Statement on the Practice of Pediatric Pain Medicine
Developed by: Committee on Pain Medicine
Original Approval: October 18, 2023
The treatment of pain in the pediatric population requires a multidisciplinary approach that embodies a comprehensive course of treatment. Pediatric pain management requires highly specialized skills to develop safe and effective, diagnosis-specific, treatment plans. Pediatric Pain Medicine requires specialized training which may be obtained during or developed after pain fellowship training. Its complex approach may require non-pharmacological, pharmacological, or an intervention spectrum of therapeutical measures based upon expert diagnostic skills. The Accreditation Council for Graduate Medical Education (ACGME) defines specific requirements for Pain Medicine fellowships creating oversight and a benchmark for training in pain management. Children, some of the most vulnerable patients, deserve chronic pain care from trained pediatric pain experts working within multidisciplinary teams.
Formal training in Pain Medicine minimizes harm and maximizes functional recovery and symptom relief for patients. Pediatric Pain Medicine leverages a broad spectrum of therapeutic approaches that include non-pharmacologic, pharmacologic, and targeted interventional treatments when appropriate. Such care requires knowledge and skill that crosses multiple disciplines and often involves a team-based approach.
The use of procedural sedation or anesthesia services is often necessary for interventional procedures in pediatric patients. Risk assessment is coupled with an understanding of sedation requirements and the impact that depth of sedation will have on patient feedback during interventional procedures. This necessitates a level of technical expertise from both the anesthesiologist and pain physician that ensures safety steps are utilized to maximally reduce risk when deeper levels of sedation are required for patient comfort. When deep sedation and/or general anesthesia are deemed necessary for a procedure, it should be provided by an anesthesiologist who is not involved in performing the pain procedure. This allows for some patients to be interactive but remain comfortable and immobile for the procedure.

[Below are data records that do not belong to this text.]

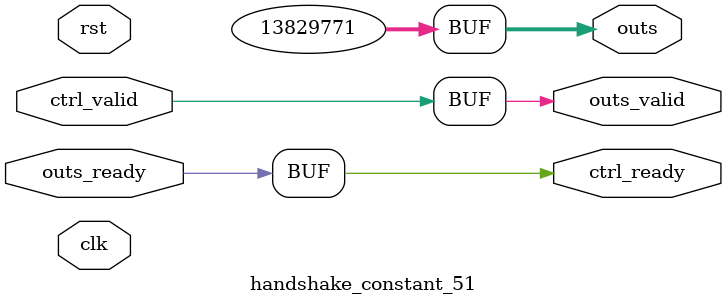
<source format=v>
`timescale 1ns / 1ps
module handshake_constant_51 #(
  parameter DATA_WIDTH = 32  // Default set to 32 bits
) (
  input                       clk,
  input                       rst,
  // Input Channel
  input                       ctrl_valid,
  output                      ctrl_ready,
  // Output Channel
  output [DATA_WIDTH - 1 : 0] outs,
  output                      outs_valid,
  input                       outs_ready
);
  assign outs       = 25'b0110100110000011010001011;
  assign outs_valid = ctrl_valid;
  assign ctrl_ready = outs_ready;

endmodule

</source>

A board-certified, pain specialist trained in pediatric pain provides optimal diagnosis and management and provides interventional procedures when appropriate. Pediatric pain medicine training informs on the differences in anatomy, physiology, pharmacology, treatment selection and procedural nuance that can separate a successful procedure or treatment from an unsafe or injurious one.
In preserving our patients’ best interests, the ASA maintains an ongoing commitment to the delivery of safe, multidisciplinary, physician-led pain care for pediatric patients.